Hoy se cumplen cinco años de la muerte del Dr. Jorge Taverna Irigoyen, para mí, simple y entrañablemente, Jorge. Siempre lo recuerdo, aunque en sus últimos años nos vimos poco, a veces en los aeropuertos de Santa Fe y Buenos Aires, cuando ambos cumplíamos funciones en instituciones nacionales.
Jorge presidió, en varios períodos, la Academia Nacional de Bellas Artes, pero al margen de su faceta académica y su bien ganado prestigio, Jorge, médico a la antigua, siempre a disposición, curaba con sus conocimientos profesionales, pero también con su palabra de humanista preocupado por el otro.

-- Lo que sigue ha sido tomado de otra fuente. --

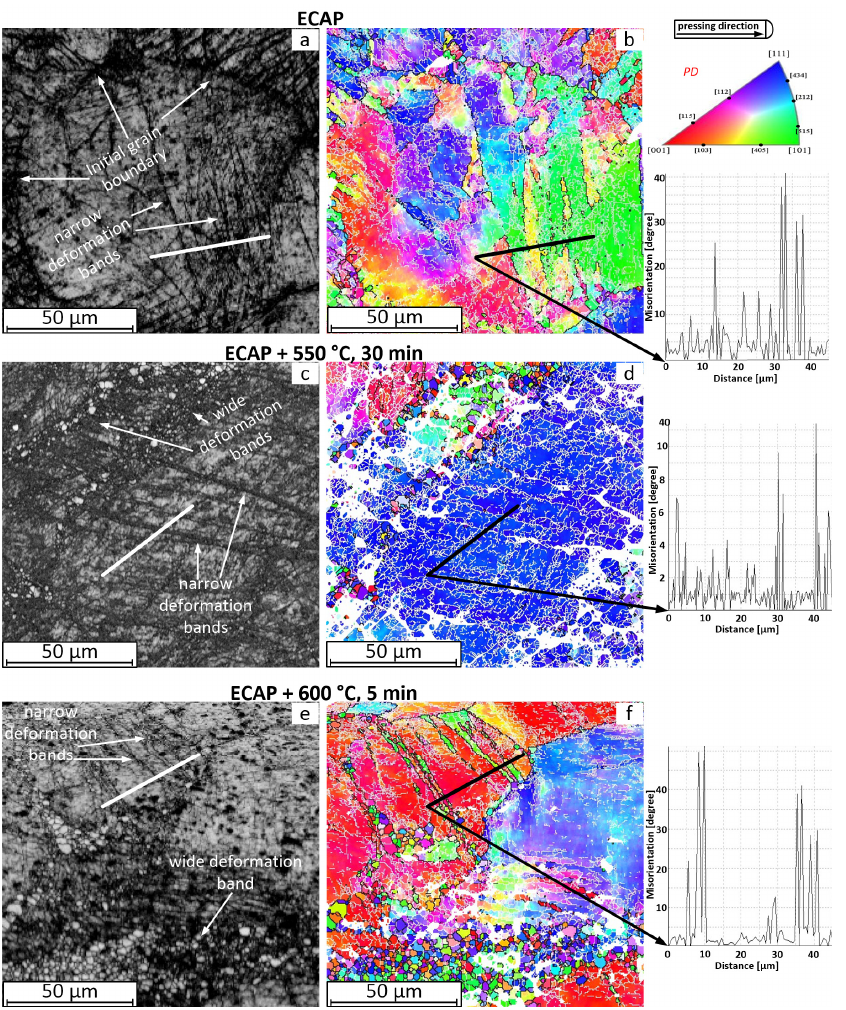
Figure 4. Results of microstructure and texture analyses of Ti ‐ 18Zr ‐ 15Nb: ( a , b ) ECAP, ( c , d ) ECAP + PDA 550 °C, 30 min, and ( e , f ) ECAP + PDA 600 °C, 5 min; SEM images ( a , c , e ), EBSD images ( b , d , f ). Black lines correspond to high ‐ angle boundaries (>15°), white lines, to low ‐ angle boundaries (2–15°). PD—pressing direction.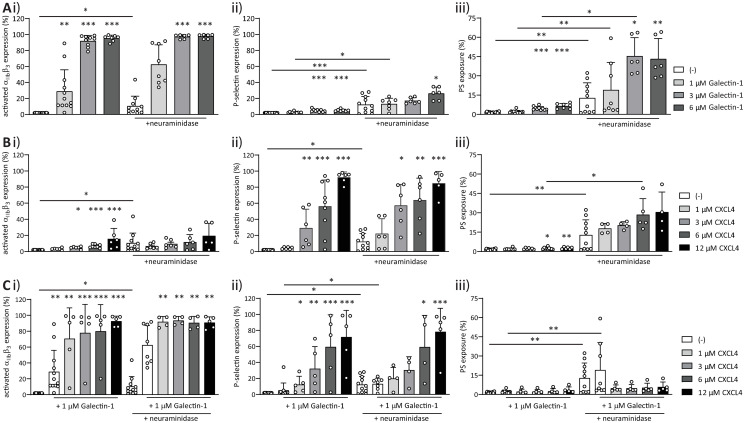
Neuraminidase-treatment causes more inside-out signaling by galectin-1, unaltered CXCL4 response and a higher PS-exposure independent of either gal-1 or CXCL4.Platelets were incubated for 60 min at 37°C without or in the presence of neuraminidase (200 mU per 109 platelets). Flow cytometry measurement of integrin αIIbβ3 (i), P-selectin (ii) and PS-exposure (iii) of platelets treated with 1, 3, or 6 μM gal-1 (A), 1, 3, 6, or 12 μM CXCL4 (B), or different concentrations of CXCL4 incubated with 3 μM gal-1 (C). Bars represent mean ± SD (n ≥ 3), *p < 0.05, **p < 0.01, ***p < 0.001 as compared to vehicle within appropriate treatment with or without neuraminidase or conditions compared between treatments (Kruskal Wallis/Dunn’s test).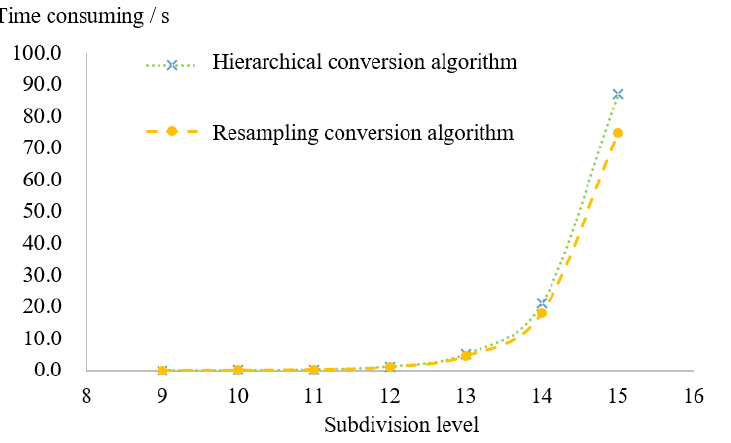
Figure 24. Efficiency of hierarchical conversion algorithms for different types of encoding.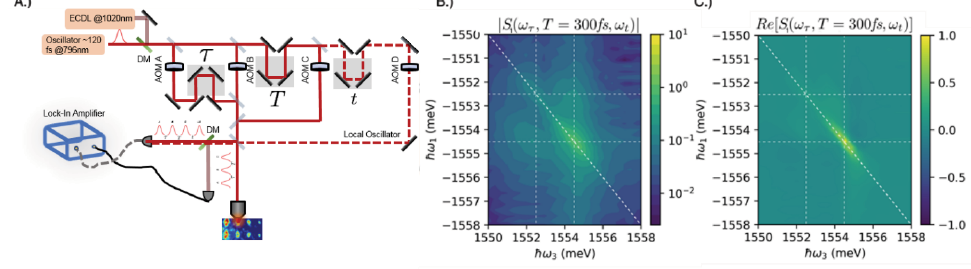
Figure 1: A.) Experimental apparatus showing two Mach-Zehnder interferometers nested within a larger interferometer. Each arm of the (cid:2) interferometer has an AOM driven at a unique radio frequency. At the interferometer entrance/output, both a Ti:Sapph. oscillator (at 796 nm) and a CW laser (at 1020 nm) are combined/split on a dichroic beamsplitter (DM). B.) Measured amplitude of a rephasing pulse sequence showing three orders of magnitude signal-to-noise. C.) Real part of rephasing pulse sequence demonstrating the recovery of the four-wave mixing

Era gentil y sensible, aunque también enojadizo, estudioso y fuente de ideas e iniciativas útiles para mejorar los ámbitos de los que participaba. En la medicina, en el arte -que estaba en su naturaleza- y en la ciudad de Santa Fe, a la que amaba más allá de los disgustos que suele provocar a los hacedores.

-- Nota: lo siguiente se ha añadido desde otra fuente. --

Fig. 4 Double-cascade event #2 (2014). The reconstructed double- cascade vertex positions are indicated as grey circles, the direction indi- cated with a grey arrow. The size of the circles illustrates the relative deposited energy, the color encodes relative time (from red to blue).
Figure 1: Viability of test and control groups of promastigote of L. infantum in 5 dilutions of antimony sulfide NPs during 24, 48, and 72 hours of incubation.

Jorge desarrolló sus críticas de arte en las columnas de El Litoral, y las sostuvo durante largos años, aun cuando su figura había trascendido a los primeros planos de la consideración nacional, con ecos internacionales.
Pero no eran los títulos un motivo de preocupación o exaltación personal, sino la posibilidad de hacer, de transformar en obra lo que gestaba su incansable cerebro. Los halagos lo complacían, pero no lo confundían. El sentido de su vida estaba dado por las búsquedas y el aprendizaje continuo, incluidas las crisis personales que su sensibilidad solía precipitar.
Aprender y compartir, en el ámbito académico, a través de las palabras y los libros; en el consultorio, o en una charla de amigos, eran expresiones de su forma de ser. Su huella es imborrable en muchas instituciones de Santa Fe, donde sus colaboraciones y consejos se recuerdan con afecto y se extrañan por su capacidad de abrir mentes y mejorar proyectos.
Lo extraña su familia, los dos hijos que, en sus respectivas profesiones, mantienen vivo el valor de su ejemplo, al igual que sus amigos y los integrantes de las instituciones a las que perteneció. Lo extraña la ciudad, aunque no lo sepa con claridad, porque la desaparición de una persona tan significativa es una pérdida para el conjunto.
Cinco años de ausencia que, en el momento de la evocación y en la perspectiva del tiempo aumentan la dimensión de la pérdida.